## TAREA A
Copia entero el texto sobre el desarrollo agropecuario y la tierra de los desplazados, sin cambiar ni una palabra.
== TEXTO DADO ==
Pero, un “despegue” del desarrollo agropecuario causado por el desplazamiento de los “agricultores tradicionales”, nunca llegó. Las cifras son contundentes, especialmente la caída en “formación de capital fijo”, un indicador anual clave para medir el desarrollo empresarial. La acumulación de tierra en muy pocas manos fortaleció el latifundio especulativo, que solamente esperaba lucrarse con la elevación de los precios de la tierra por megaobras y con prebendas del estado.
 
El actual gobierno ha anunciado que hará del reintegro del derecho de propiedad y posesión de la tierra de los desplazados, un propósito central. También ha anunciado la reactivación de los subsidios a campesinos para adquirir tierras, la reorientación del programa Agro Ingreso Seguro para que llegue a los campesinos y el fortalecimiento del Instituto Colombiano de Desarrollo Rural, Incoder, “como organismo líder del desarrollo en las zonas rurales”.
 
El esquema neoclásico permitía creer que la salida de mucha gente de la agricultura y la disminución de la competencia que los campesinos representan para la agricultura empresarial iba a hacer florecer los agronegocios, pero eso no ocurrió. Solamente los negociantes de tierras, los ingenios azucareros y unos cuantos palmicultores prosperaron, pero solamente a costa de grandes subsidios del estado y la cooperación internacional, mercados de agrocombustibles impuestos por ley, burla de los derechos laborales y exenciones de impuestos.
===
== LOS REGISTROS ==
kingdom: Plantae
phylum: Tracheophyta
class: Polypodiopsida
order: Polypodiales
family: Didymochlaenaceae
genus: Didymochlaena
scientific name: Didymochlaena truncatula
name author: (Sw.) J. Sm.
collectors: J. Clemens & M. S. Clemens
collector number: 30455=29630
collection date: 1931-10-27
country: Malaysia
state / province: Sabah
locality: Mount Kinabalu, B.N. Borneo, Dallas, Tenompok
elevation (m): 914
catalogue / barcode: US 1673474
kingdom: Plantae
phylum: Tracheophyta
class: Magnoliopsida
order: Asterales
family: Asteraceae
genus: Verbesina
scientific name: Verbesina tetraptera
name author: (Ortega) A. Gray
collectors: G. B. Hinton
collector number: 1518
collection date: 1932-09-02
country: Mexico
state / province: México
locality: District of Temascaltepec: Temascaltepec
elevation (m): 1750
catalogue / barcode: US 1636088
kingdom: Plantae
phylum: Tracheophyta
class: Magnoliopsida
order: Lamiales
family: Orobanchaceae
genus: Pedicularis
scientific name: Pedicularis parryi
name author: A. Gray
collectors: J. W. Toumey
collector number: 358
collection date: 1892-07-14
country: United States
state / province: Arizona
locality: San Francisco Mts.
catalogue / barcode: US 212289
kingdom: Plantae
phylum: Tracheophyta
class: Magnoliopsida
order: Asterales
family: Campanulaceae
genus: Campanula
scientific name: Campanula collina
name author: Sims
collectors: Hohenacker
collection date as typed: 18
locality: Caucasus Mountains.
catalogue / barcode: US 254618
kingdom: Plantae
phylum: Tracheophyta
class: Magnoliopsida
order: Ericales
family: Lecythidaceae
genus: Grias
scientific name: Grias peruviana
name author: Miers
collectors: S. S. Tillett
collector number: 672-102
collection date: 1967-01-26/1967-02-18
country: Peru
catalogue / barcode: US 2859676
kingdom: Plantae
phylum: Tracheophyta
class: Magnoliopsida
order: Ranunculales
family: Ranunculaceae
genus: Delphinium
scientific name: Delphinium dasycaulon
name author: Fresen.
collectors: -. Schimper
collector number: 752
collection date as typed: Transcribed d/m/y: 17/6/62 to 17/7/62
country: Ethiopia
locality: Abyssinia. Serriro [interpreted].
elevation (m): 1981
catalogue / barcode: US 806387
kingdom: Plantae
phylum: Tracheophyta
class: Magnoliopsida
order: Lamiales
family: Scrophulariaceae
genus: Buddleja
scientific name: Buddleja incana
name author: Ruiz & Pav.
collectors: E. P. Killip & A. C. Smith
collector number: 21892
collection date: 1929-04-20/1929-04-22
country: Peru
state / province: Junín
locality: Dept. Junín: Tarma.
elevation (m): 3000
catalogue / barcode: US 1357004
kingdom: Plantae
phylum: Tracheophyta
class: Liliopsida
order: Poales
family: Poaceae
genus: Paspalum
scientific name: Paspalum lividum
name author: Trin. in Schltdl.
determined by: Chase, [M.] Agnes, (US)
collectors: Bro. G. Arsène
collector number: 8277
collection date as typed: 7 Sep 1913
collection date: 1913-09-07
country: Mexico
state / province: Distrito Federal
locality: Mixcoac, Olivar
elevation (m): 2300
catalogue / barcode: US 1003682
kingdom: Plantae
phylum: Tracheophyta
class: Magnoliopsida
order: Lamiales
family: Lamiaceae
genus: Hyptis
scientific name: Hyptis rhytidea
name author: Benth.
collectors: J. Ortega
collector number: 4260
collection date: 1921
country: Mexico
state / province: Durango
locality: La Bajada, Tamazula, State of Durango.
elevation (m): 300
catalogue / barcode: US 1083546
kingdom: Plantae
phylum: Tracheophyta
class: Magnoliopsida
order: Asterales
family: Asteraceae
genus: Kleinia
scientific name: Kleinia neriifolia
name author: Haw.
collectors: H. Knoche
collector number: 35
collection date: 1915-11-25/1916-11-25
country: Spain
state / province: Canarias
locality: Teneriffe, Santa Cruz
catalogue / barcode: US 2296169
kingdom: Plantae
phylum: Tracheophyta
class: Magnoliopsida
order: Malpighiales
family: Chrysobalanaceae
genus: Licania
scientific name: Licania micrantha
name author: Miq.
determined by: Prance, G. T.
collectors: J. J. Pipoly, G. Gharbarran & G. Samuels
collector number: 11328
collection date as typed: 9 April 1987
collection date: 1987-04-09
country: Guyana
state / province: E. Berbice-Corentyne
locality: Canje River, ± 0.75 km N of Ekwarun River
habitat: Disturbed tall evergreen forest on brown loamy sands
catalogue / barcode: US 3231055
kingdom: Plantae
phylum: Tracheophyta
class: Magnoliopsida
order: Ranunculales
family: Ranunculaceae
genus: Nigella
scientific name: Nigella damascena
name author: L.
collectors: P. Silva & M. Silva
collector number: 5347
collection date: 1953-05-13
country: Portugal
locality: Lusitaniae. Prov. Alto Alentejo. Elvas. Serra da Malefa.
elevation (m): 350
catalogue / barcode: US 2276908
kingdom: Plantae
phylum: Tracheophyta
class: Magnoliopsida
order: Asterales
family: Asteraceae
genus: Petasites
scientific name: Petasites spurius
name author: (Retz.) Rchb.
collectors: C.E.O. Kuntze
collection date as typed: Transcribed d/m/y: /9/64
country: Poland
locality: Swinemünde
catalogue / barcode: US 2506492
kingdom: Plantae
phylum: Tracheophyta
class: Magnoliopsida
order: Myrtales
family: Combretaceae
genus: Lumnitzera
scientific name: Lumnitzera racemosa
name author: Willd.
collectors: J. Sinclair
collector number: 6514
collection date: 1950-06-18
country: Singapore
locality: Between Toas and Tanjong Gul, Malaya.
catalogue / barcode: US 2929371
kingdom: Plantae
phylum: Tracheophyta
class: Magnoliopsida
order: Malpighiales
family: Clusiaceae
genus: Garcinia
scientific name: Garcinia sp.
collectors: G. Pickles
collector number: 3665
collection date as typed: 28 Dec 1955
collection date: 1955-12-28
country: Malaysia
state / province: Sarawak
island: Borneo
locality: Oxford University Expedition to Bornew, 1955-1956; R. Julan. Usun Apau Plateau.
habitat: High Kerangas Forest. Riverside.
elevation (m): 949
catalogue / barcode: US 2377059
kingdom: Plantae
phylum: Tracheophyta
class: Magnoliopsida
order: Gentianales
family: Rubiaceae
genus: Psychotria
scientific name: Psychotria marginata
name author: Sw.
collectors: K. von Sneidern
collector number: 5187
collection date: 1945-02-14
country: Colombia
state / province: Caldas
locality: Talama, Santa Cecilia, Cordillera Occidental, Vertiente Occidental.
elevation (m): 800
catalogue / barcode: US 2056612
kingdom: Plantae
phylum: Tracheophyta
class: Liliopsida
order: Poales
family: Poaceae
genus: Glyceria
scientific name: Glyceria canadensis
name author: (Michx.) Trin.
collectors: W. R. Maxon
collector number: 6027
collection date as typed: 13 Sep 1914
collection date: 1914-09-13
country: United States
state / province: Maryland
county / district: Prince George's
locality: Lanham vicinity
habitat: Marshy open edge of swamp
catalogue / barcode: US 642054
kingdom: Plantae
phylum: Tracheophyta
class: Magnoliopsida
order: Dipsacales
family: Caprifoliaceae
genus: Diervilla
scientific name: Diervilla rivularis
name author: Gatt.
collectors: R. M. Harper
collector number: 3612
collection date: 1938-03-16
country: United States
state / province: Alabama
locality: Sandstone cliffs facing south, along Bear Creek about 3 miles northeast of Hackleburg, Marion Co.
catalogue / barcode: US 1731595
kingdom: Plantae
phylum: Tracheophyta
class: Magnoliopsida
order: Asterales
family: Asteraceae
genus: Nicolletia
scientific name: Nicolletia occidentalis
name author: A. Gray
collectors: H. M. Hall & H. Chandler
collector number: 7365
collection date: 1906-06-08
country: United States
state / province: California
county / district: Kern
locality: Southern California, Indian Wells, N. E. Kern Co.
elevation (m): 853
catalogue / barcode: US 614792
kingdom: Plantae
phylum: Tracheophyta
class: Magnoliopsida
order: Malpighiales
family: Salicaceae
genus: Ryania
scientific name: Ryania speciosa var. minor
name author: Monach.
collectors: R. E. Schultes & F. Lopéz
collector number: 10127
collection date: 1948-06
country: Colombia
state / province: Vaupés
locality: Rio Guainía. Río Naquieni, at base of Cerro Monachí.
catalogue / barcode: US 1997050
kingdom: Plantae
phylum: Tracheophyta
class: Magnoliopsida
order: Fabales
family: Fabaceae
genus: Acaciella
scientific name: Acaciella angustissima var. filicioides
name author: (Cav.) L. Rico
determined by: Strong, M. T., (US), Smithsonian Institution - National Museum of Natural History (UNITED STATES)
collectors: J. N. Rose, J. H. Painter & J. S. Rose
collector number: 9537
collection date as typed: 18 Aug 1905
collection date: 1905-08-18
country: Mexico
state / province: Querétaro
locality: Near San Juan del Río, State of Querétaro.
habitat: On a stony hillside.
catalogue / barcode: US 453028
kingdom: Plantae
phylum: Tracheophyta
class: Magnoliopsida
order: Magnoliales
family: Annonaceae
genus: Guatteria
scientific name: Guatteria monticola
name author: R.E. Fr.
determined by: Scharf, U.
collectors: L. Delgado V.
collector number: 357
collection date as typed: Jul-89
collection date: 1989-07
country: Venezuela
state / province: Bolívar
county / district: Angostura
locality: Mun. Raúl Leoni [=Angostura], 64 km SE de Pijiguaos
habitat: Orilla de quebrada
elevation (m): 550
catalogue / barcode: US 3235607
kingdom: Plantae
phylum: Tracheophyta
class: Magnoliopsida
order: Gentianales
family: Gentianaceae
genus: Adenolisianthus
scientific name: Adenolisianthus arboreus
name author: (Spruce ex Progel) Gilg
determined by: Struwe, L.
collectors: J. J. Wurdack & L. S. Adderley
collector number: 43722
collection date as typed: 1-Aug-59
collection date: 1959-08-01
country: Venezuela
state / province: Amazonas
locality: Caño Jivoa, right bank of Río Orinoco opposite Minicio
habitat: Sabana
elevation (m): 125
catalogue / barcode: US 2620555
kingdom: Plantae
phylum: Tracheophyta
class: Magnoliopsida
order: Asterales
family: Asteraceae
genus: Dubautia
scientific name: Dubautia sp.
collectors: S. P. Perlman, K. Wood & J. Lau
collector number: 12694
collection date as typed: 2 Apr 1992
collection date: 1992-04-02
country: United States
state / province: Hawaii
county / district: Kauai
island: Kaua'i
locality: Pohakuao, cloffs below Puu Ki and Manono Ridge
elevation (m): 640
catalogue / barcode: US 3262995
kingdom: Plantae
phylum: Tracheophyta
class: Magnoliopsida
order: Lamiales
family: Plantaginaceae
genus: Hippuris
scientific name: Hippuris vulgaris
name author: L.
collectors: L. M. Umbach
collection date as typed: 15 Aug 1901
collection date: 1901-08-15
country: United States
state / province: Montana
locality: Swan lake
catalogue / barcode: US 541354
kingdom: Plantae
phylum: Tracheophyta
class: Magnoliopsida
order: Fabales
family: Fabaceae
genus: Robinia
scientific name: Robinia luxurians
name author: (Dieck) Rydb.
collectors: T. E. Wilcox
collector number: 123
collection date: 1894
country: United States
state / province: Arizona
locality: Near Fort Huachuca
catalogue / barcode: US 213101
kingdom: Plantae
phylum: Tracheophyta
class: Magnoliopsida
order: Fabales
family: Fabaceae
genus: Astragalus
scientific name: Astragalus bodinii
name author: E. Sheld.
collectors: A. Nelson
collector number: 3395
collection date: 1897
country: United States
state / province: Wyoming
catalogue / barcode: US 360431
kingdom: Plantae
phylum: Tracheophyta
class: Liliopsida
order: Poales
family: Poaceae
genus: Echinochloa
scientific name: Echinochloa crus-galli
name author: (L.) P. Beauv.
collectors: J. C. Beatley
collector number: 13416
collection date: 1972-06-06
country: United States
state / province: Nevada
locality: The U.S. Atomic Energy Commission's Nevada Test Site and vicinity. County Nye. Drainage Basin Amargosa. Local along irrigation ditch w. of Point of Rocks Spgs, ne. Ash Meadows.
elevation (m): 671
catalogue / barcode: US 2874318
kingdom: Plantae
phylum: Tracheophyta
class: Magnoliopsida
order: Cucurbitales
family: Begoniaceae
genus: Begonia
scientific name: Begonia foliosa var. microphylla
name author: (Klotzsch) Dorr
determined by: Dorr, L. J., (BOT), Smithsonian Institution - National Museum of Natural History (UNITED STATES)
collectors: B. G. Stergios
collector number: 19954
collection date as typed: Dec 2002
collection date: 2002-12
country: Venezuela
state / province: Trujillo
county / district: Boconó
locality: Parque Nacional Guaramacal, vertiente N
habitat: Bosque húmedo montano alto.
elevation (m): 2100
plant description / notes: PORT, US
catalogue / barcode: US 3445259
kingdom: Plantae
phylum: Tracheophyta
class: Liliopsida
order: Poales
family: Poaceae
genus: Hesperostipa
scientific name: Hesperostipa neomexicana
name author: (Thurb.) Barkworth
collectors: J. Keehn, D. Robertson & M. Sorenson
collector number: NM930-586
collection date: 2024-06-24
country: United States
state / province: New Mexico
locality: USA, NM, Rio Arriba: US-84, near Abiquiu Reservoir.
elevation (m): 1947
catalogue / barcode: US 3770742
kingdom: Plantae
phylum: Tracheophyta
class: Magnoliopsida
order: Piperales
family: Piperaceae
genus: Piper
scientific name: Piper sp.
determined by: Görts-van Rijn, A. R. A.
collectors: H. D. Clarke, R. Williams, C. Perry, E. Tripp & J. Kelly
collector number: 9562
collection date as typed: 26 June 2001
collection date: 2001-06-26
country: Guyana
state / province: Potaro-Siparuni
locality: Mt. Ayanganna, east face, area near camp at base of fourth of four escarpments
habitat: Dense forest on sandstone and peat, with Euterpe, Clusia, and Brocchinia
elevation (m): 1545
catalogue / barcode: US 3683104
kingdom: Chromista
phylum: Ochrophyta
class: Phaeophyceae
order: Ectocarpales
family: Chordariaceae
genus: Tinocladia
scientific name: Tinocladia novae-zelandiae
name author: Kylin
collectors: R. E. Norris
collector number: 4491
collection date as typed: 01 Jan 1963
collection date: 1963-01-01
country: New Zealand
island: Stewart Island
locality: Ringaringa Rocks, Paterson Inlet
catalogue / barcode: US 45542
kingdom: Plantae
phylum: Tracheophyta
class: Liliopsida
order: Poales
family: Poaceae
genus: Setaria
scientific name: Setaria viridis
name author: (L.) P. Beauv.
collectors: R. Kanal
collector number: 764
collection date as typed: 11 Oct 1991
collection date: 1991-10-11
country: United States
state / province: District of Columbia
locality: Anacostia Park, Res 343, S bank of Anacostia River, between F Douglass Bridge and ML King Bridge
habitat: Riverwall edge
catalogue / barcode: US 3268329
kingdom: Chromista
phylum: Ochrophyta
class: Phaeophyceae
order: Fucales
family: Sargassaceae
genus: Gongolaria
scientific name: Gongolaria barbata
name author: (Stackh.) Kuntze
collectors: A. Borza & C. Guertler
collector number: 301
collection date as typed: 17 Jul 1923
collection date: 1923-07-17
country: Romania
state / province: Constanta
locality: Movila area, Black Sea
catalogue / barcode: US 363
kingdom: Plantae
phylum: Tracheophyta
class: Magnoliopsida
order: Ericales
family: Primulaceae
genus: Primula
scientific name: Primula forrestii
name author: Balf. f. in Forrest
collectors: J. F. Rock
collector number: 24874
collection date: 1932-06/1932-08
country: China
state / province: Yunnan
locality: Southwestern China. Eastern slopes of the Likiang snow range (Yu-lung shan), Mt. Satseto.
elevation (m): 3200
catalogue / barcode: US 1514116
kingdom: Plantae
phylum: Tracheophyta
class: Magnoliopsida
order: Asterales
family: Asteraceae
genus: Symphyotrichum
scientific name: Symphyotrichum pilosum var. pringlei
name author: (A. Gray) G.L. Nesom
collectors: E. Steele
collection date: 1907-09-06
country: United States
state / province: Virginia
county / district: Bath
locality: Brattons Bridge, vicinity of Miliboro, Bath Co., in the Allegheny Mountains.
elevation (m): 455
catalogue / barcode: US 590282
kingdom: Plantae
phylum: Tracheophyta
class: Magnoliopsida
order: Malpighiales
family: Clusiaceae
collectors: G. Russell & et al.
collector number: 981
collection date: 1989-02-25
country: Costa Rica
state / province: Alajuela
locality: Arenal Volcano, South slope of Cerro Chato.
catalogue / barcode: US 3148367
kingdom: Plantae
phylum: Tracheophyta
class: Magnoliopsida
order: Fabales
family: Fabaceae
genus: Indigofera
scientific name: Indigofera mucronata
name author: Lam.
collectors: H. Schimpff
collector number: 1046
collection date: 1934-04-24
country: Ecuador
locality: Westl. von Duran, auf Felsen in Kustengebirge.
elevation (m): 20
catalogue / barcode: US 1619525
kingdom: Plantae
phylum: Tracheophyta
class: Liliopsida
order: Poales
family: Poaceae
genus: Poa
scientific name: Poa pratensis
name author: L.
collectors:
===
## TAREA B
Pasa a una tabla de Markdown solo las líneas de los registros que empiezan en la que contiene "collection date: 1923-07-17" y terminan en la que contiene "collection date: 1989-02-25", las dos incluidas. Usa las columnas Número y Línea, numera cada fila y deja fuera las líneas en blanco.

## RESPUESTA CORRECTA A
Pero, un “despegue” del desarrollo agropecuario causado por el desplazamiento de los “agricultores tradicionales”, nunca llegó. Las cifras son contundentes, especialmente la caída en “formación de capital fijo”, un indicador anual clave para medir el desarrollo empresarial. La acumulación de tierra en muy pocas manos fortaleció el latifundio especulativo, que solamente esperaba lucrarse con la elevación de los precios de la tierra por megaobras y con prebendas del estado.
 
El actual gobierno ha anunciado que hará del reintegro del derecho de propiedad y posesión de la tierra de los desplazados, un propósito central. También ha anunciado la reactivación de los subsidios a campesinos para adquirir tierras, la reorientación del programa Agro Ingreso Seguro para que llegue a los campesinos y el fortalecimiento del Instituto Colombiano de Desarrollo Rural, Incoder, “como organismo líder del desarrollo en las zonas rurales”.
 
El esquema neoclásico permitía creer que la salida de mucha gente de la agricultura y la disminución de la competencia que los campesinos representan para la agricultura empresarial iba a hacer florecer los agronegocios, pero eso no ocurrió. Solamente los negociantes de tierras, los ingenios azucareros y unos cuantos palmicultores prosperaron, pero solamente a costa de grandes subsidios del estado y la cooperación internacional, mercados de agrocombustibles impuestos por ley, burla de los derechos laborales y exenciones de impuestos.

## RESPUESTA CORRECTA B
| Número | Línea |
|---|---|
| 1 | collection date: 1923-07-17 |
| 2 | country: Romania |
| 3 | state / province: Constanta |
| 4 | locality: Movila area, Black Sea |
| 5 | catalogue / barcode: US 363 |
| 6 | kingdom: Plantae |
| 7 | phylum: Tracheophyta |
| 8 | class: Magnoliopsida |
| 9 | order: Ericales |
| 10 | family: Primulaceae |
| 11 | genus: Primula |
| 12 | scientific name: Primula forrestii |
| 13 | name author: Balf. f. in Forrest |
| 14 | collectors: J. F. Rock |
| 15 | collector number: 24874 |
| 16 | collection date: 1932-06/1932-08 |
| 17 | country: China |
| 18 | state / province: Yunnan |
| 19 | locality: Southwestern China. Eastern slopes of the Likiang snow range (Yu-lung shan), Mt. Satseto. |
| 20 | elevation (m): 3200 |
| 21 | catalogue / barcode: US 1514116 |
| 22 | kingdom: Plantae |
| 23 | phylum: Tracheophyta |
| 24 | class: Magnoliopsida |
| 25 | order: Asterales |
| 26 | family: Asteraceae |
| 27 | genus: Symphyotrichum |
| 28 | scientific name: Symphyotrichum pilosum var. pringlei |
| 29 | name author: (A. Gray) G.L. Nesom |
| 30 | collectors: E. Steele |
| 31 | collection date: 1907-09-06 |
| 32 | country: United States |
| 33 | state / province: Virginia |
| 34 | county / district: Bath |
| 35 | locality: Brattons Bridge, vicinity of Miliboro, Bath Co., in the Allegheny Mountains. |
| 36 | elevation (m): 455 |
| 37 | catalogue / barcode: US 590282 |
| 38 | kingdom: Plantae |
| 39 | phylum: Tracheophyta |
| 40 | class: Magnoliopsida |
| 41 | order: Malpighiales |
| 42 | family: Clusiaceae |
| 43 | collectors: G. Russell & et al. |
| 44 | collector number: 981 |
| 45 | collection date: 1989-02-25 |